Through the wonders of the internet, I’m actually 1000 or so miles from my computer right now yet you are still able to read my column. I pumped this little ditty out before I went on my “working vacation” to Miami for the week. Before I get to the column this week, I just want to point out that in the 10+ years that I’ve been writing this column I’ve never written more columns in one year than I have so far this year. Well, I find it pretty exciting at least!
My DVR is set to record TNA Impact each week. I really like TNA for a variety of reasons, not the least of which is that it’s not dominated by Jean Paul Levesque. But this column isn’t about that – it’s actually about something that I hate about TNA (and WWE and every other wrestling organization for that matter).
This column is about the bastardization of the term “legend” (and you can apply the gist of this article to the term “icon,” too). At some point over the last few months, I made a comment about how Levesque sounds like a moron when he puts his big boy voice on and talks about “this industry” and “this business.” Anyone with a Cracker Jack-level MBA degree knows that professional wrestling or sports entertainment is not an “industry” given that there is no competition in the marketplace and that applying the term “business” to an entire pseudo-industry is about as logical as hitting an orange with a fly swatter to make milk.
TNA has a major problem with their promotion packages in that everything is overhyped to the max.

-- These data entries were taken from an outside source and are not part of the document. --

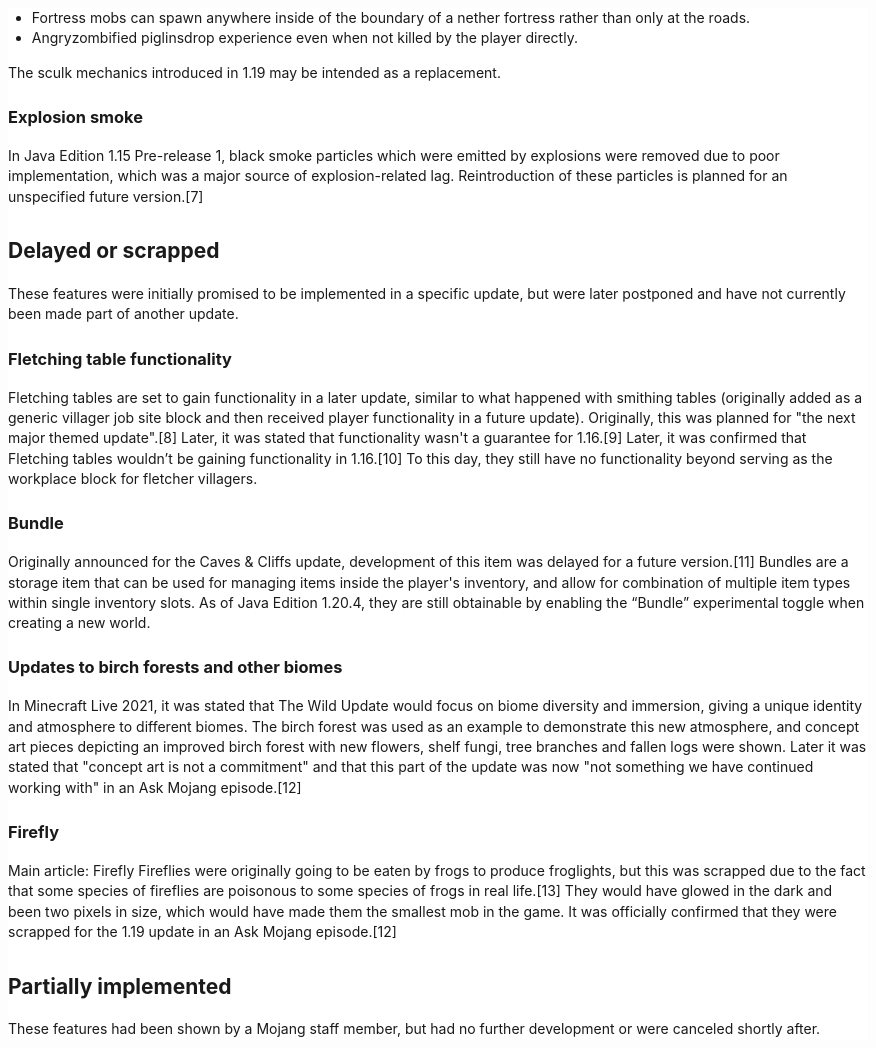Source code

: - Fortress mobs can spawn anywhere inside of the boundary of a nether fortress rather than only at the roads.
- Angryzombified piglinsdrop experience even when not killed by the player directly.

The sculk mechanics introduced in 1.19 may be intended as a replacement.

### Explosion smoke
In Java Edition 1.15 Pre-release 1, black smoke particles which were emitted by explosions were removed due to poor implementation, which was a major source of explosion-related lag. Reintroduction of these particles is planned for an unspecified future version.[7]

## Delayed or scrapped
These features were initially promised to be implemented in a specific update, but were later postponed and have not currently been made part of another update.

### Fletching table functionality
Fletching tables are set to gain functionality in a later update, similar to what happened with smithing tables (originally added as a generic villager job site block and then received player functionality in a future update). Originally, this was planned for "the next major themed update".[8] Later, it was stated that functionality wasn't a guarantee for 1.16.[9] Later, it was confirmed that Fletching tables wouldn’t be gaining functionality in 1.16.[10] To this day, they still have no functionality beyond serving as the workplace block for fletcher villagers.

### Bundle
 Originally announced for the Caves & Cliffs update, development of this item was delayed for a future version.[11] Bundles are a storage item that can be used for managing items inside the player's inventory, and allow for combination of multiple item types within single inventory slots. As of Java Edition 1.20.4, they are still obtainable by enabling the “Bundle” experimental toggle when creating a new world.

### Updates to birch forests and other biomes

 In Minecraft Live 2021, it was stated that The Wild Update would focus on biome diversity and immersion, giving a unique identity and atmosphere to different biomes. The birch forest was used as an example to demonstrate this new atmosphere, and concept art pieces depicting an improved birch forest with new flowers, shelf fungi, tree branches and fallen logs were shown. Later it was stated that "concept art is not a commitment" and that this part of the update was now "not something we have continued working with" in an Ask Mojang episode.[12]

### Firefly
Main article: Firefly
 Fireflies were originally going to be eaten by frogs to produce froglights, but this was scrapped due to the fact that some species of fireflies are poisonous to some species of frogs in real life.[13] They would have glowed in the dark and been two pixels in size, which would have made them the smallest mob in the game. It was officially confirmed that they were scrapped for the 1.19 update in an Ask Mojang episode.[12]

## Partially implemented
These features had been shown by a Mojang staff member, but had no further development or were canceled shortly after. 
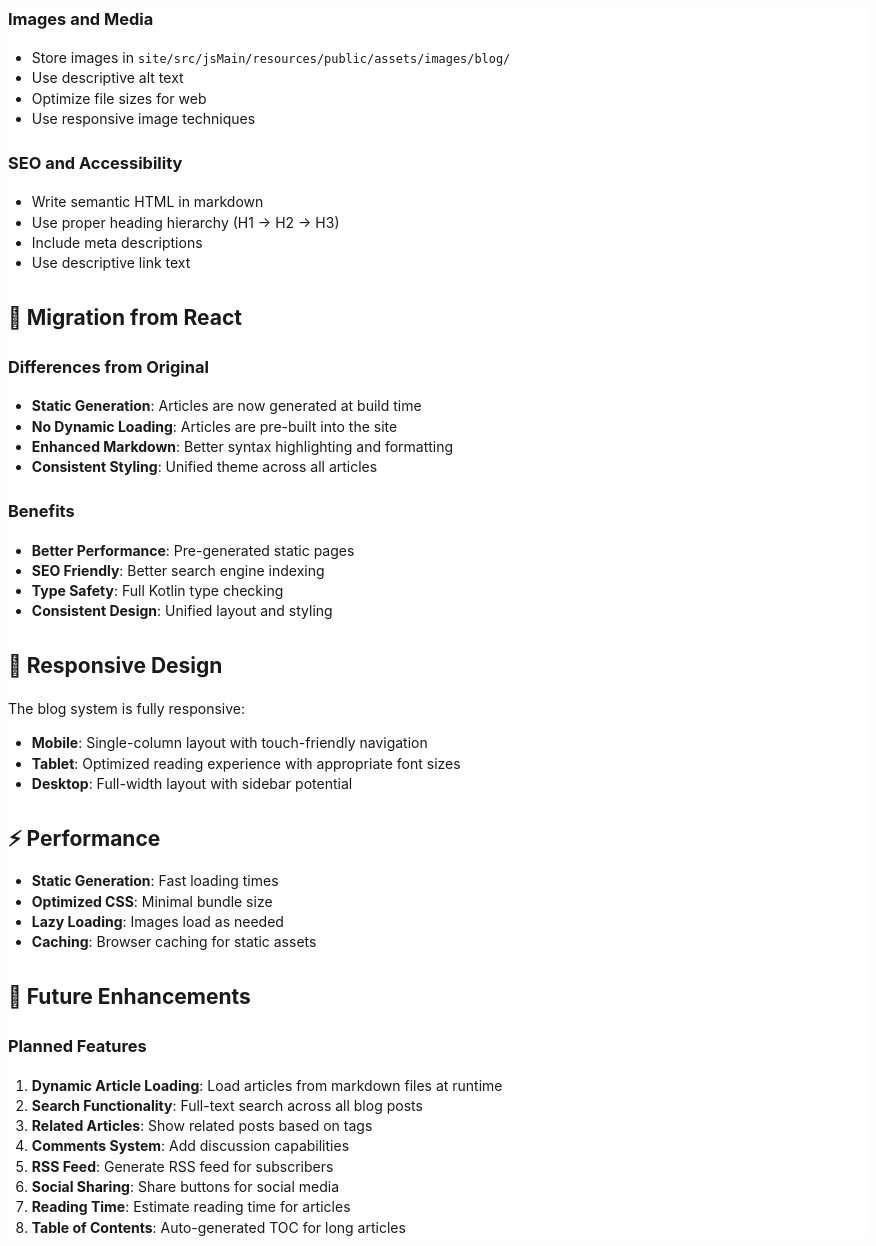 ### Images and Media

- Store images in `site/src/jsMain/resources/public/assets/images/blog/`
- Use descriptive alt text
- Optimize file sizes for web
- Use responsive image techniques

### SEO and Accessibility

- Write semantic HTML in markdown
- Use proper heading hierarchy (H1 → H2 → H3)
- Include meta descriptions
- Use descriptive link text

## 🔄 Migration from React

### Differences from Original

- **Static Generation**: Articles are now generated at build time
- **No Dynamic Loading**: Articles are pre-built into the site
- **Enhanced Markdown**: Better syntax highlighting and formatting
- **Consistent Styling**: Unified theme across all articles

### Benefits

- **Better Performance**: Pre-generated static pages
- **SEO Friendly**: Better search engine indexing
- **Type Safety**: Full Kotlin type checking
- **Consistent Design**: Unified layout and styling

## 📱 Responsive Design

The blog system is fully responsive:

- **Mobile**: Single-column layout with touch-friendly navigation
- **Tablet**: Optimized reading experience with appropriate font sizes
- **Desktop**: Full-width layout with sidebar potential

## ⚡ Performance

- **Static Generation**: Fast loading times
- **Optimized CSS**: Minimal bundle size
- **Lazy Loading**: Images load as needed
- **Caching**: Browser caching for static assets

## 🎨 Future Enhancements

### Planned Features

1. **Dynamic Article Loading**: Load articles from markdown files at runtime
2. **Search Functionality**: Full-text search across all blog posts
3. **Related Articles**: Show related posts based on tags
4. **Comments System**: Add discussion capabilities
5. **RSS Feed**: Generate RSS feed for subscribers
6. **Social Sharing**: Share buttons for social media
7. **Reading Time**: Estimate reading time for articles
8. **Table of Contents**: Auto-generated TOC for long articles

The way they make every single event seem like the most important event in history actually has the opposite effect of what they’re shooting for; in other words, when everything is the most important thing ever…then nothing is important at all.
As I said earlier, my DVR tapes TNA each week and I watch it when I get a chance. I was watching the November 1st show and the overly dramatic announcer was hyping Sting and Angle and he called them both legends. Part of me was really offended at that and after I figured out why, I began writing this column.

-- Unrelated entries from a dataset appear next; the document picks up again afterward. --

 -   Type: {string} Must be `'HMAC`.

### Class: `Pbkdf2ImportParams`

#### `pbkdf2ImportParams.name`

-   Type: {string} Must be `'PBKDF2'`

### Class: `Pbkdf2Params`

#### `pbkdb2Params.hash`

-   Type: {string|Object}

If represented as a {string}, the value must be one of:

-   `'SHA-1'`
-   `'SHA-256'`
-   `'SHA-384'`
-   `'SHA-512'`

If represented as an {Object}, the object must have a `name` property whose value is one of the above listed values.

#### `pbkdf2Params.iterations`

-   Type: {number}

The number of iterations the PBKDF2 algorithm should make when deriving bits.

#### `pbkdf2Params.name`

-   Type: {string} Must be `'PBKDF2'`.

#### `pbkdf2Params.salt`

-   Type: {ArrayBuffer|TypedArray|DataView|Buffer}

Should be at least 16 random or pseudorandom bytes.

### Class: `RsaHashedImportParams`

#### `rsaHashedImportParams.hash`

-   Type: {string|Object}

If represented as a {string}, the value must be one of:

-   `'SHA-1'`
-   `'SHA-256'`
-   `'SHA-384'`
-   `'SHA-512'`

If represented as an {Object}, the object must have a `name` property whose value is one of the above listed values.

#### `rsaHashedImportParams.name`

The term legend is correctly applied to a story or myth that handed down from generation to generation that may or may not be true. Further, the people in this story may be called legends themselves in the event that the story supports some type of real or imagined greatness (or evilness, it depends). In recent years, professional wrestlers have used this term as a catch-all for just about any wrestler from the 1980’s and early. This is a true bastardization of the term.
Now, I’m not denying that there are different levels of legends. It would be foolish to say that Tommy Dreamer or Taz are not ECW legends. They certainly are legends in that organization. But it would be just as foolish, if not moreso, if you didn’t put that characteristic into the context of the larger wrestling world. In other words, while these men are legends in ECW, they are barely small fish in the huge ocean that is WWE.
When the over-dramatic TNA announcer calls Sting a legend, I’m fine with that assessment. Sting was the main man in WCW for a number of years. He beat the best that professional wrestling had to offer during all of his reigns on top. He certainly is/was one of the most prolific characters in professional wrestling over the last 20+ years.
But I take issue with Kurt Angle being described as a legend. Kurt Angle is absolutely a legend in the amateur wrestling world; he won an Olympic gold medal with a broken neck! That’s incredible! But in the professional wrestling world, he has not been around long enough to be called a legend by any means. Yes, he’s had some amazing professional matches in both WWE and TNA, but (and listen up here, younguns) putting on good matches does NOT make you a legend in professional wrestling!!!
I will repeat: putting on good matches does not make you a legend in professional wrestling!
Hulk Hogan is one of the biggest legends that professional wrestling has ever seen and he couldn’t wrestle his way out of a sock for the last half of his career. On the other hand, The Fabulous Moolah may be one of the biggest (if not the biggest) wrestler in the history of the business and she could whip any woman that stepped into the ring with her and make it look like science. On the men’s side, Ric Flair is certainly a legend as are men like Bret Hart and Harley Race. These are men that have stories told about them by younger generations. Keep your eyes peeled, folks. I said generations; plural!
Just because a few young wrestlers that may or may not be wrestling any more tell great stories about Kurt Angle, this does not make him a legend. Is Kurt Angle on his way to becoming a legend? Yes. In fact, I would say that if he stopped wrestling today he could possibly be in line for a low-level legendary status in the next 8 – 10 years.
But to call him a legend today? That’s just wrong.